Jo Malone is like a phoenix reborn. Following time away from being a decades-long fixture of the fragrance industry, the scent savant has now launched Jo Loves, a new line of luxury candles and body products in clean, fresh and bright elixirs inspired by her travels and memories. Malone also pens a weekly Monday column (aptly named Ask Jo Malone) for the U.K.’s Evening Standard, where she and her experts and colleagues hand out business advice to budding (and experienced) entrepreneurs. Naturally, when we got Malone to chat for a few minutes, we couldn’t help but ask her for some advice of our own. At what point do you think a hobby goes from being a side project to a career? What do you think is the value of having a brand that uses your own name and identity? Are there any drawbacks? Going into Jo Loves and this cluttered fragrance industry, how did you want to set yourself apart? What makes Jo Loves unique and different? What’s your creative process usually like? How do you keep all of these ideas organized?
Some jobs are hobbies, and some are careers and businesses. You need to figure out which one yours is. I think there’s nothing wrong with a hobby. I built a business from a kitchen sink with four plastic jugs and turned it into a global brand. The minute it becomes your main source of income with expenses and overhead, you need to start thinking of it as something other than a hobby. As a hobby, it can be Monday, Wednesday and Friday — but a business is all the time.
It’s an asset and a liability at the same time. I think there are huge aspects of your personality are involved [when a brand is named after you], and for a brand, it’s important to have that integrity and authenticity. It’s reliability people can identify with.
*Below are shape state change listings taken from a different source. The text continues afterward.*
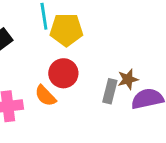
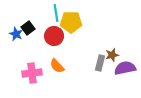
red circle: (63, 73) -> (54, 36), moved

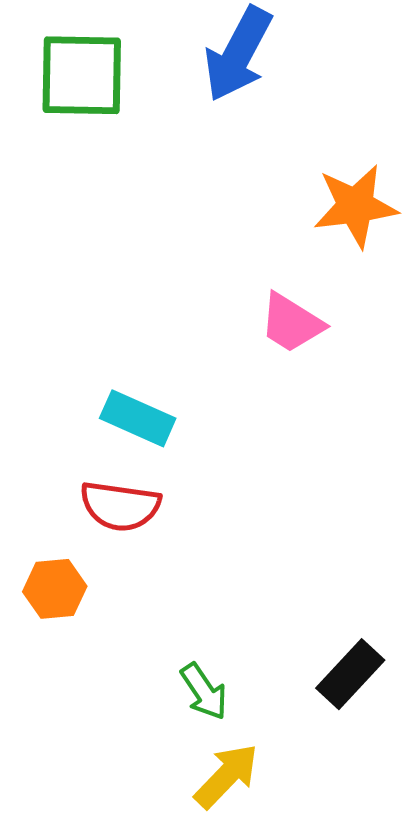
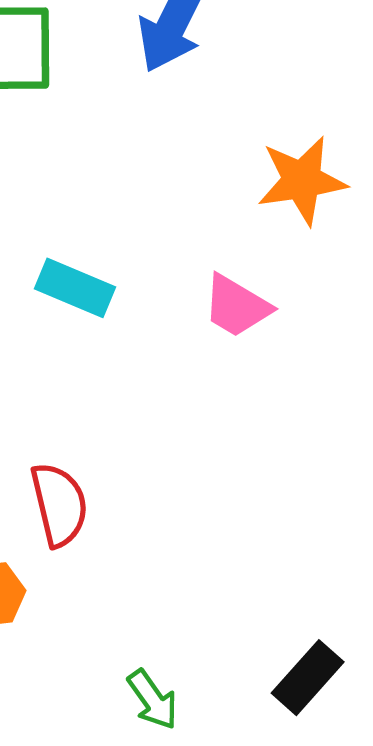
cyan rectangle: (138, 418) -> (75, 288), moved
red semicircle: (120, 506) -> (59, 505), turned -110

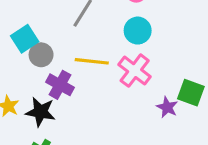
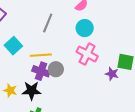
gray circle: (41, 55) -> (56, 69), moved
yellow line: (92, 61) -> (41, 55), moved

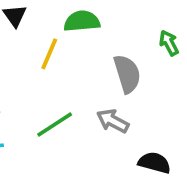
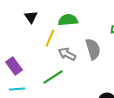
gray arrow: (113, 121) -> (67, 54), moved

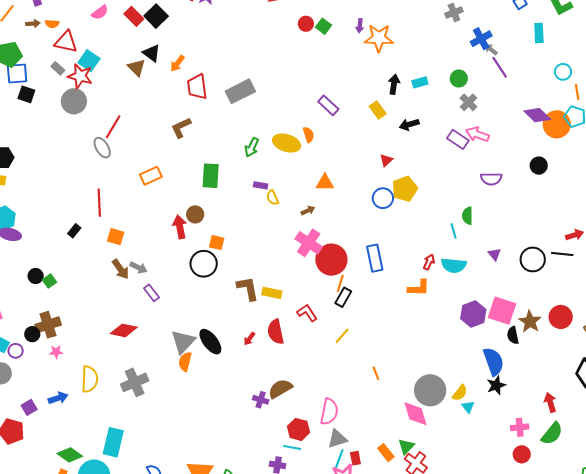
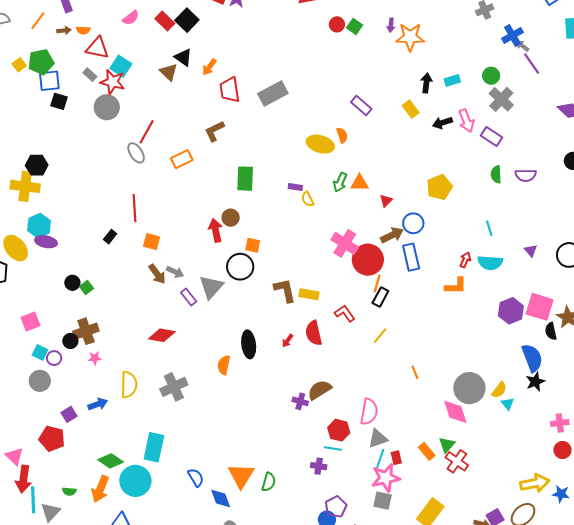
gray cross: (468, 102) -> (501, 99), size x1.4
pink arrow: (477, 134) -> (466, 121), moved, turned -130
green arrow: (252, 147) -> (340, 182), moved
red triangle: (386, 160) -> (386, 201), moved
orange rectangle: (151, 176) -> (182, 159), moved
blue circle: (383, 198) -> (413, 223), moved
brown arrow: (308, 211) -> (392, 235), moved, size x1.6
green semicircle: (467, 216) -> (496, 174), moved
gray triangle: (183, 342) -> (211, 287), moved
black ellipse: (210, 342) -> (249, 344), turned 32

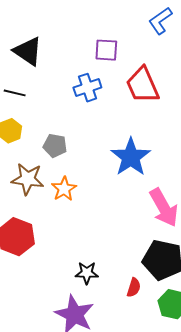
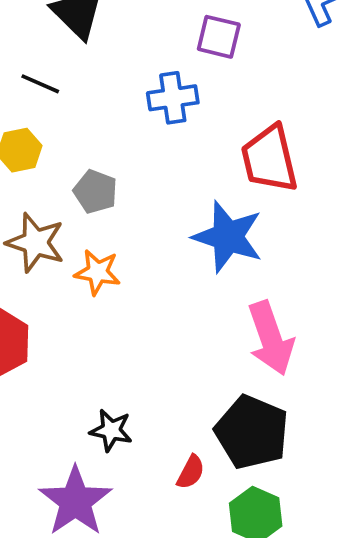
red trapezoid: (143, 85) -> (269, 159), moved
blue star: (131, 157) -> (228, 237), turned -30
orange star: (64, 189) -> (98, 272), turned 30

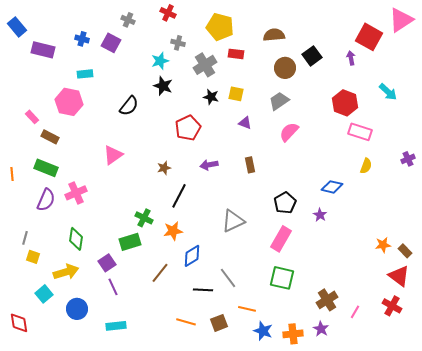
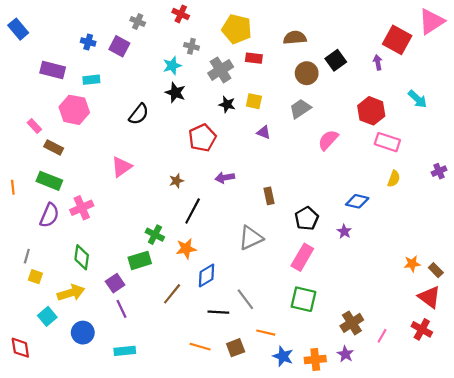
purple rectangle: (43, 50) -> (53, 70), moved
pink semicircle: (289, 132) -> (328, 140), moved
brown rectangle: (250, 165) -> (269, 196), moved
I didn’t set out to be different. I wanted to stay true to myself and the artist that I am. I see life differently, so my creativity becomes reality in a different way. I’m much more courageous. With age, you change and evolve, and I think Jo Loves was something that reflects Jo, the person today, not who I was 20 years ago.
I create every single day, it’s part of my everyday life. I’ll look at something and the elements around me — like Pomelo was a walk on a Turks and Caicos beach, the white sand and the glasses of fizzy water and sting rays following me in the water. I create [fragrance] notes the way you would with music. I don’t have an office or a desk. I sit wherever creativity is.
I memorize, and I have a notebook. I put everything in my notebook — thick pen if it’s urgent, thin pen if it’s carrying into the next day. A lot of my memories are locked in my head. I look at it like a library with lots of bottles I can pull memories and notes from.